Guiding for Low Single-digit Rental Reversion for 2021
Ascendas REIT's portfolio delivered a +2.5% rental reversion in 4Q20 (vs -2.3% in 3Q20), and achieved a +3.8% reversion for FY20, in line with guidance. Reversions in 4Q20 were weaker in Singapore except for its integrated development, amenities and retail (+11.5%), and stronger in the US at +18.8% (vs -11.5% in 3Q20).
Management expects leasing volumes to soften amid macro uncertainties. Incentives should rise as a result in order to maintain retention rates at 60-70%.
Management is guiding for a low single-digit positive reversion for 2021. We maintain an optimistic outlook for its rental growth, which is likely to be led by its business parks, suburban office and logistics space (73% of its AUM).
Growth Levers From AEIs, Redevelopment, Deals
Ascendas REIT's AUM rose 1.0% y-o-y to S$12.8b from S$973.2m in acquisitions, with S$535.2m to be completed within the next two years.
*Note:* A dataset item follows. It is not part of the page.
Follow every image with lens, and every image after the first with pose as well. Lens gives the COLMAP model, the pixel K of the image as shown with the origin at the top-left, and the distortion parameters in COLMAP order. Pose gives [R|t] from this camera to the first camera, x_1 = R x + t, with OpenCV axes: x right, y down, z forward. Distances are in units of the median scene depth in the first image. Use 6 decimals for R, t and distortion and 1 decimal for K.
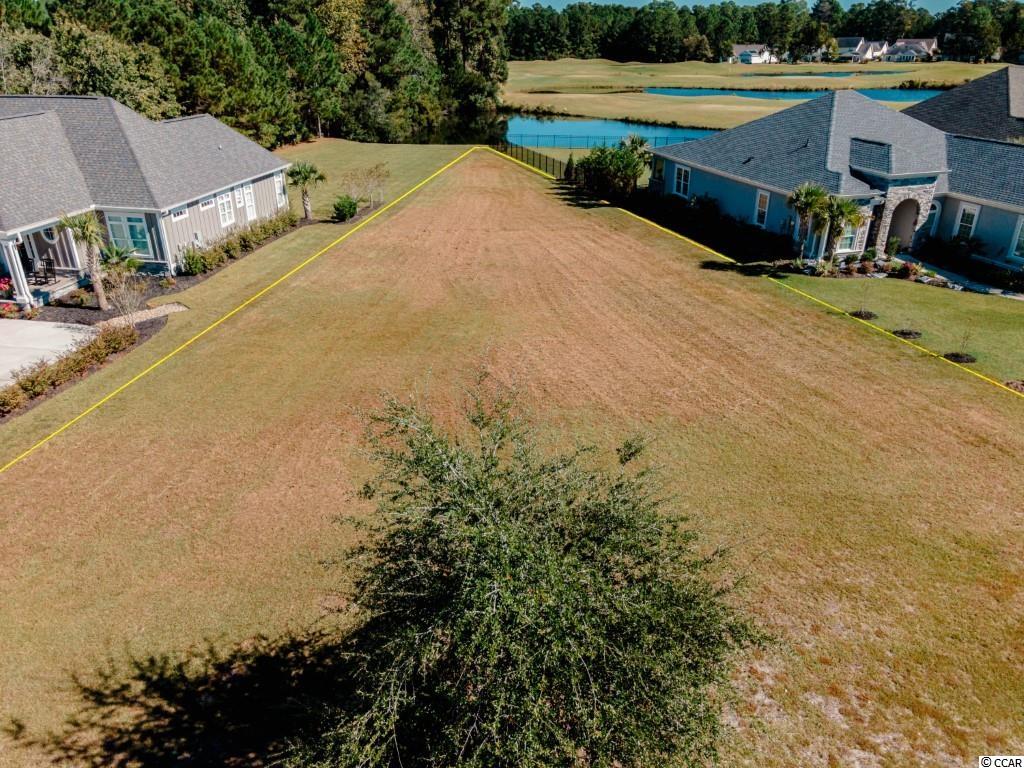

Its Australian portfolio saw cap rates compress by 26bps to 5.62%.
Ascendas REIT's low 32.8% leverage (vs 36.1% at 1H20) and S$5.0b debt headroom (at 50% limit) supports further deals.
While the European data centre deal remains on track (at +2-2.5% DPU accretion), we believe Ascendas REIT could revisit its sponsor’s S$1b Singapore pipeline at the Science Park in the near to medium term.